Implementation Example: Here is one example of how a gate closure could work, given a limit of 10²⁷ FLOP for training and 10²⁰ FLOP/s for inference (running the AI):

1. Pause: For reasons of national security, the US Executive branch asks all companies based in the US, doing business in the US, or using chips manufactured in the US, to cease and desist from any new AI training runs that might exceed the 10²⁷ FLOP Training Compute limit. The US should commence discussions with other countries hosting AI development, strongly encouraging them to take similar steps and indicating that the US pause may be lifted should they choose not to comply.

2. US oversight and licensing: By executive order or action of an existing regulatory agency, the US requires that within (say) one year:

All AI training runs estimated above 10²⁵ FLOP done by companies operating in the US be registered in a database maintained by a US regulatory agency. (Note: A slightly weaker version of this had already been included in the now-rescinded 2023 US executive order on AI, requiring registration for models above 10²⁶ FLOP.)
All AI-relevant hardware manufacturers operating in the US or doing business with the USG adhere to a set of requirements on their specialized hardware and the software driving it. (Many of these requirements could be built into software and firmware updates to existing hardware, but longterm and robust solutions would require changes to later generations of hardware.) Among these is a requirement that if the hardware is part of a high-speed-interconnected cluster capable of executing 10¹⁸ FLOP/s of computation, a higher level of verification is required, which includes regular permission by a remote “governor” who receives both telemetry and requests to perform additional computation.
The custodian reports the total computation performed on its hardware to the agency maintaining the US database.
Stronger requirements are phased in to allow both more secure and more flexible oversight and permissioning.

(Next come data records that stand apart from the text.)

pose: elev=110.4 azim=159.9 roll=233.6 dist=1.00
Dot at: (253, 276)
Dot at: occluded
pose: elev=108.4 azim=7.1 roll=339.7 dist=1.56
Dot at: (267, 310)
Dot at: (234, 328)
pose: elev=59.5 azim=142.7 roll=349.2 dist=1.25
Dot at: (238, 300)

3. International oversight:

The US, China, and any other countries hosting advanced chip manufacturing capability negotiate an international agreement.
This agreement creates a new international agency, analogous to the International Atomic Energy Agency, charged with overseeing AI training and execution.
Signatory countries must require their domestic AI hardware manufacturers to comply with a set of requirements at least as strong as those imposed in the US.
Custodians are now required to report AI computation numbers to both agencies in their home countries as well as a new office within the international agency.
Additional countries are strongly encouraged to join the existing international agreement: export controls by signatory counties restrict access to high-end hardware by non-signatories while signatories can receive technical support in managing their AI systems.

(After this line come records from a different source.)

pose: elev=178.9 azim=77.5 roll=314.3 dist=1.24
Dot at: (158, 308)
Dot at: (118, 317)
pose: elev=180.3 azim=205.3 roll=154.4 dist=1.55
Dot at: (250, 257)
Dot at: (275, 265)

4. International verification and enforcement:

The hardware verification system is updated so that it reports computation usage to both the original custodian and also directly to the international agency office.
The agency, via discussion with the signatories of the international agreement, agrees on computation limitations which then take legal force in the signatory countries.
In parallel, a set of international standards may be developed so that training and running of AIs above a threshold of computation (but below the limit) are required to adhere to those standards.
The agency can, if necessary to compensate for better algorithms etc., lower the computation limit. Or, if it is deemed safe and advisable (at say the level of provable safety guarantees), raise the computation limit.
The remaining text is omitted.